How can i link two mysql tables. One that (already) displays customers records And another table specifically for a commenting system about each record entered.?
I.e Account #1 // displays that particular customer info.. My need is.... I need to have a system to post comments only about that record (Account # 1).. and so on and so on with all future ones.

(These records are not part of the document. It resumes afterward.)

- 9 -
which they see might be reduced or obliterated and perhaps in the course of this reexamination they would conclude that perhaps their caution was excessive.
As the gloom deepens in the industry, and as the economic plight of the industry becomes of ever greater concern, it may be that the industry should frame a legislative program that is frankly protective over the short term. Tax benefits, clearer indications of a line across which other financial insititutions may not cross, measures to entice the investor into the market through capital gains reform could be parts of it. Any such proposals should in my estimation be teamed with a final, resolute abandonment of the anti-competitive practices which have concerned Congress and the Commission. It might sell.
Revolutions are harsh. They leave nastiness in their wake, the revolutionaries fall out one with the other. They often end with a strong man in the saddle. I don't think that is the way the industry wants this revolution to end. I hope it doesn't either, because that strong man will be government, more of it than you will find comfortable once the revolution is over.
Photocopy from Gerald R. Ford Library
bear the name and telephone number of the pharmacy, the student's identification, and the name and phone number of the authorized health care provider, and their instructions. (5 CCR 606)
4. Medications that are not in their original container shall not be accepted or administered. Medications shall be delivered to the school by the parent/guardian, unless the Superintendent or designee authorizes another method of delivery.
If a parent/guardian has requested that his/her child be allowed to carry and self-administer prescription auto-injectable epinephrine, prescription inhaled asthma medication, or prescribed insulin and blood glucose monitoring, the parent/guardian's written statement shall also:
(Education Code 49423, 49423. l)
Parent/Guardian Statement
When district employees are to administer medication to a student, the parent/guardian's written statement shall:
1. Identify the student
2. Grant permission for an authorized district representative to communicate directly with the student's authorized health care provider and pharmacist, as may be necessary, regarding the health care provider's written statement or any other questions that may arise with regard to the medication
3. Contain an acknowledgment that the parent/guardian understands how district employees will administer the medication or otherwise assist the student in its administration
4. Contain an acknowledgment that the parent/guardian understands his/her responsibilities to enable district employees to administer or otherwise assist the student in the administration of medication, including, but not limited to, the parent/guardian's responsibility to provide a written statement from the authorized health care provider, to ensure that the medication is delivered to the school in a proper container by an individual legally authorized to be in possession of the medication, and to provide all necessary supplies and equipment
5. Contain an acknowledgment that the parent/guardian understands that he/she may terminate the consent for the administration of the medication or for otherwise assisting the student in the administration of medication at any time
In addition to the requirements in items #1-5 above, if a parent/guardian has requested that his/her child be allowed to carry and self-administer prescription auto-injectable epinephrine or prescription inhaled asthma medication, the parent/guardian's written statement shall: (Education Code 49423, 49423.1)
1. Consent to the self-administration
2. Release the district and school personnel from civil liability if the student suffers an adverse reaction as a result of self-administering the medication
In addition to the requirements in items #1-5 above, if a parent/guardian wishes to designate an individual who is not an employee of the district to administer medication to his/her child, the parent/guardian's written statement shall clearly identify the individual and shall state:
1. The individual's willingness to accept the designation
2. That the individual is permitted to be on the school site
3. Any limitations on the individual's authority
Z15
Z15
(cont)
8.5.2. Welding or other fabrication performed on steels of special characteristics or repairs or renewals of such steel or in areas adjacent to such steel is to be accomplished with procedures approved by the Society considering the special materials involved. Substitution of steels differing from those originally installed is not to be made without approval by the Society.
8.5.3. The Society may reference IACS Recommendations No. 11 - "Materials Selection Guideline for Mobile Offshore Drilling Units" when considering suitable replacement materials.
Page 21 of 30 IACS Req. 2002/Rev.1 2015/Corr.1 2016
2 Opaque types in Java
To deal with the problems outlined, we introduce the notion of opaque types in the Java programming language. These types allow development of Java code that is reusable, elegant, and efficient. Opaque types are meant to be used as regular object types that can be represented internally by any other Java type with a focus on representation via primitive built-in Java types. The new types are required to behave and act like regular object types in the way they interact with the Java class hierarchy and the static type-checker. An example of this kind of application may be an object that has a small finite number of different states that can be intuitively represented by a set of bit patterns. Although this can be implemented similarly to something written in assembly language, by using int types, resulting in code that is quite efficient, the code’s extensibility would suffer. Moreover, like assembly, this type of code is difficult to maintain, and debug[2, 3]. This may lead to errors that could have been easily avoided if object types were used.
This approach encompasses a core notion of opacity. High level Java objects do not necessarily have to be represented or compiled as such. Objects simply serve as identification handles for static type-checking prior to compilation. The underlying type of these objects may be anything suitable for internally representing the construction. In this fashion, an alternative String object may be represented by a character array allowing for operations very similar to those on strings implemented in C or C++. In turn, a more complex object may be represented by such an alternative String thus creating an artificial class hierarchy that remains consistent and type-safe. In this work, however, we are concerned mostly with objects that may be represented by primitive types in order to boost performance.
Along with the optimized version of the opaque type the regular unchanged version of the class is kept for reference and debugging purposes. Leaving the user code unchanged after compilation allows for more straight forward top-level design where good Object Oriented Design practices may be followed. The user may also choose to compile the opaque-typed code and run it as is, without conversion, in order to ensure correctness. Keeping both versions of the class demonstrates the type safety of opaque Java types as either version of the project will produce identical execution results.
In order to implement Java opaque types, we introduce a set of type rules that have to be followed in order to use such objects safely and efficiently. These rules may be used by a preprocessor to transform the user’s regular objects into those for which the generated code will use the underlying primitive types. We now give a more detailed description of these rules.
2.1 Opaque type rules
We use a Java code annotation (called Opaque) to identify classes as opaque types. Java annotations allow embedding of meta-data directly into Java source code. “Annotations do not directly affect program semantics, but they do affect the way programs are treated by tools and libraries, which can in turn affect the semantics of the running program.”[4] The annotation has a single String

I have two tables Customers table and Comments table...
Conclusion. .
How can I link them so that I can comment on each customers tables record individually?
Thank you very much
this is my code below....
<?php
include('../includes/mysql_connect.php');
$query = "CREATE TABLE `customers` (
`id` INT(10) UNSIGNED NOT NULL AUTO_INCREMENT,
`cust_name` VARCHAR(50) NOT NULL,
PRIMARY KEY (`id`)
)engine=innodb";
if(@mysql_query($query,$dbc)){
echo '<p>Table for customers has been successfully created!</p><br/>';
} else {
echo '' . mysql_error($dbc) .'<br/>';
}
mysql_close($dbc);
?>
<?php
include('../includes/mysql_connect.php');
$query = "CREATE TABLE `comments` (
`id` INT(10) UNSIGNED NOT NULL AUTO_INCREMENT,
`customer` INT(10) UNSIGNED NOT NULL,
`comment` VARCHAR(255)NOT NULL,
PRIMARY KEY (`id`),
INDEX `customer` (`customer`)
)engine=innodb";
if(@mysql_query($query,$dbc)){
echo '<p>Table for comments has been successfully created!</p><br/>';
} else {
echo '' . mysql_error($dbc) .'<br/>';
}
mysql_close($dbc);
?>
/* ABOVE CODE CREATES THE TABLES */
/* CODE BELOW INSERTS*/
<?php
if($_SERVER['REQUEST_METHOD'] == 'POST'){
// NEEDS DATABAE CONNECTION
include('includes/mysql_connect.php');
//CREATE VARIBLE IF PROBLEM DOES NOT OCCUR
$problem = FALSE;
// VALIDATION
if(!empty($_POST['cust_name'])){
// REAL ESCAPE STRING AGAINST SQL INJECTION
$cust_name = mysql_real_escape_string(trim(strip_tags($_POST['cust_name'])), $dbc);
} else { // IF PROBLEM
echo '<p style="color:red;">Please enter name!</p>';
$problem = TRUE;
}
// IF NO PROBLEM
if(!$problem){
//RUN QUERY
$query = "INSERT INTO `customers` (`cust_name`) values ('$cust_name')";
// EXECUTE QUERY
if(@mysql_query($query, $dbc)){ // NO PROBLEM
echo '<p style="color:blue;">This name has been added!<p>';
} else {// IF PROBLEM
echo '<p style="color:red;">This name was not successfully added!</p>';
}
} // END OF VARIABLE IN NO PROBLEM
mysql_close($dbc); // CLOSING CONNECTION
} // END OF MAIN IF
?>
/* CODE BELOW RECEIVES */
<?php
include('includes/mysql_connect.php');
//$query = 'SELECT * FROM customers';
$query = 'SELECT * FROM customers';
if($y = mysql_query($query,$dbc)){
while($row = mysql_fetch_array($y)){
//echo " {$row['id']} <br/>";
echo "<div id='container'>
<div id='first_wrapper'>
<a style='text-decoration:none'; href=\"fetch_join.php?id={$row['id']}\">
Stolve # " . $row['user_id'] ."
</a></div>";
}
}
mysql_close($dbc);
?>
/* CODE BELOW SELECTS */
<?PHP
include('includes/mysql_connect.php');
/* Select records for specific user based upon their ID */
$query = "SELECT c.`id` as 'customer_id', ct.`id` as 'comment_id', c.`cust_name` as 'customer', ct.`comment` from `customers` c
inner join `comments` ct on ct.`customer`=c.`id`
where c.`id`=1";
if($y = mysql_query($query,$dbc)){
while($row = mysql_fetch_array($y)){
echo "{$row['customer']} {$row['comment']}<br/>";
//echo " {$row['id']} <br/>";
}
}
mysql_close($dbc);
?>
But no matter how many records I enter, I keep on getting all of them instead of just the one for the particuar ID.
Below each record I have entered but the user ID still shows as one.
1 This is a test for joining tables
1 this is a second test
1 third test
1 another comment here
1 fourth test
1 last test 4
I should be able to see only one record per click.